Xerostomia, or dry mouth, may seem counterintuitive because angular cheilitis involves moisture at the corners, but reduced saliva can still contribute. When saliva production is abnormal, the oral environment changes, mucosal defenses decline, and people often compensate by licking their lips more often. That behavioral response increases saliva exposure at the corners while the rest of the mouth loses its protective lubrication.

Dentures and other dental conditions are important because they alter facial support and oral mechanics. Poorly fitting dentures can reduce vertical dimension, create folds at the mouth corners, and trap saliva. This is one of the clearest examples of a mechanical disorder leading to a skin condition through local anatomical change.

Conclusion

Angular cheilitis arises when the skin at the corners of the mouth is exposed to conditions that weaken the barrier and prevent normal healing. The most important mechanisms are chronic moisture from saliva, friction and skin folding, microbial overgrowth or infection, and systemic factors that impair tissue repair or immune control.
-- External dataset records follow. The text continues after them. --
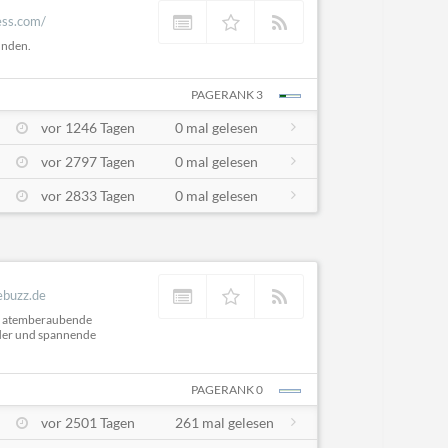
ess.com/
unden.
PAGERANK 3
vor 1246 Tagen
0 mal gelesen
vor 2797 Tagen
0 mal gelesen
vor 2833 Tagen
0 mal gelesen
kebuzz.de
n: atemberaubende
ilder und spannende
PAGERANK 0
vor 2501 Tagen
261 mal gelesen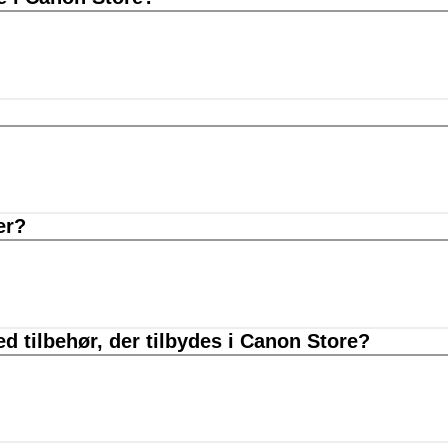
er?
d tilbehør, der tilbydes i Canon Store?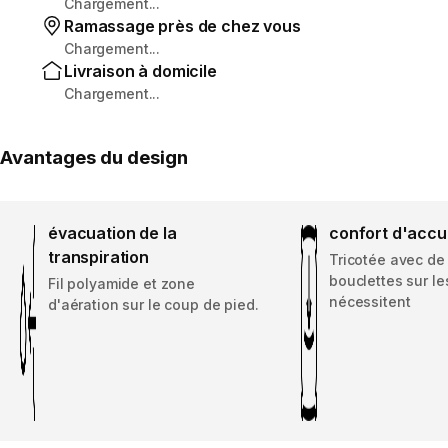
Chargement...
Ramassage près de chez vous
Chargement...
Livraison à domicile
Chargement...
Avantages du design
évacuation de la
confort d'accu
transpiration
Tricotée avec de
bouclettes sur le
Fil polyamide et zone
nécessitent
d'aération sur le coup de pied.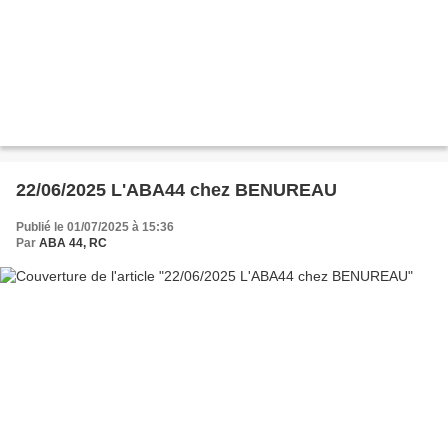
22/06/2025 L'ABA44 chez BENUREAU
Publié le 01/07/2025 à 15:36
Par
ABA 44, RC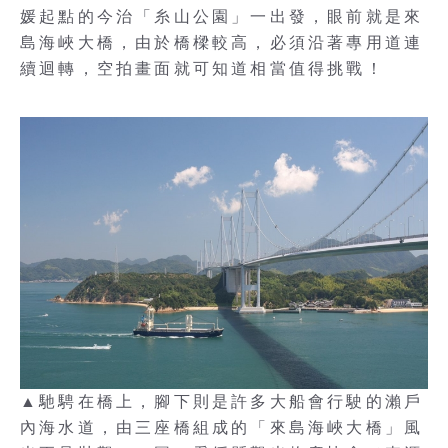
媛起點的今治「糸山公園」一出發，眼前就是來
島海峽大橋，由於橋樑較高，必須沿著專用道連
續迴轉，空拍畫面就可知道相當值得挑戰！
▲馳騁在橋上，腳下則是許多大船會行駛的瀨戶
內海水道，由三座橋組成的「來島海峽大橋」風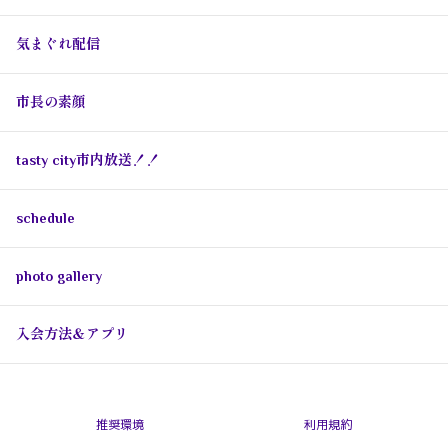
気まぐれ配信
市長の素顔
tasty city市内放送！！
schedule
photo gallery
入会方法＆アプリ
推奨環境
利用規約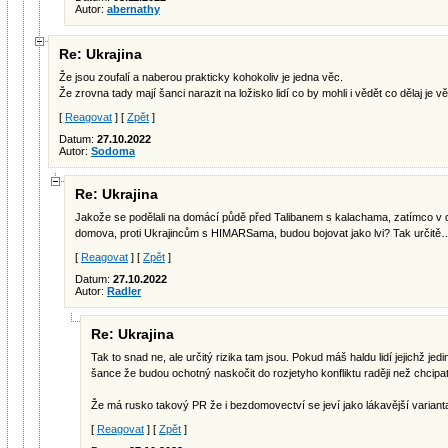
Autor:
abernathy
Re: Ukrajina
Že jsou zoufalí a naberou prakticky kohokoliv je jedna věc.
Že zrovna tady mají šanci narazit na ložisko lidí co by mohli i vědět co dělaj je v
[
Reagovat
] [
Zpět
]
Datum:
27.10.2022
Autor:
Sodoma
Re: Ukrajina
Jakože se podělali na domácí půdě před Talibanem s kalachama, zatímco v
domova, proti Ukrajincům s HIMARSama, budou bojovat jako lvi? Tak určitě
[
Reagovat
] [
Zpět
]
Datum:
27.10.2022
Autor:
Radler
Re: Ukrajina
Tak to snad ne, ale určitý rizika tam jsou. Pokud máš haldu lidí jejichž jedinou
šance že budou ochotný naskočit do rozjetyho konfliktu raději než chcipat
Že má rusko takový PR že i bezdomovectví se jeví jako lákavější varianta
[
Reagovat
] [
Zpět
]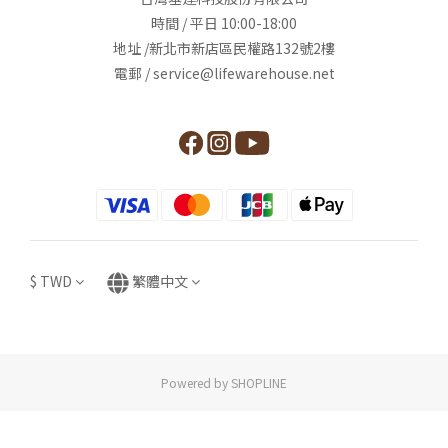
時間 / 平日 10:00-18:00
地址 /新北市新店區民權路132號2樓
電郵 / service@lifewarehouse.net
$
TWD
繁體中文
Powered by SHOPLINE
立即購買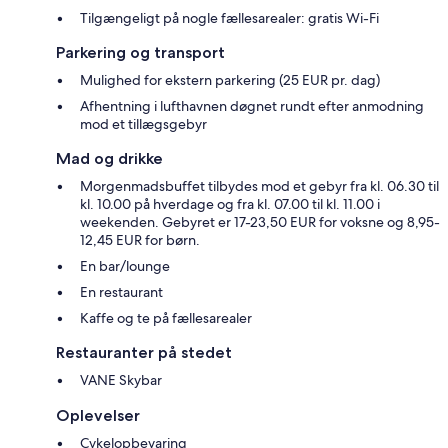
Tilgængeligt på nogle fællesarealer: gratis Wi-Fi
Parkering og transport
Mulighed for ekstern parkering (25 EUR pr. dag)
Afhentning i lufthavnen døgnet rundt efter anmodning
mod et tillægsgebyr
Mad og drikke
Morgenmadsbuffet tilbydes mod et gebyr fra kl. 06.30 til
kl. 10.00 på hverdage og fra kl. 07.00 til kl. 11.00 i
weekenden. Gebyret er 17-23,50 EUR for voksne og 8,95-
12,45 EUR for børn.
En bar/lounge
En restaurant
Kaffe og te på fællesarealer
Restauranter på stedet
VANE Skybar
Oplevelser
Cykelopbevaring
Nutritional deficiencies, dental anatomy, immune suppression, diabetes, and age-related changes all help create the environment in which the condition develops.

Understanding the causes at a biological level makes the condition easier to interpret. Angular cheilitis is not simply a superficial skin problem; it reflects a local failure of barrier integrity that can be driven by anatomy, microorganisms, nutrition, and underlying disease. The specific cause varies between individuals, but the final pathway is usually the same: repeated injury to the mouth corners, followed by inflammation and delayed repair.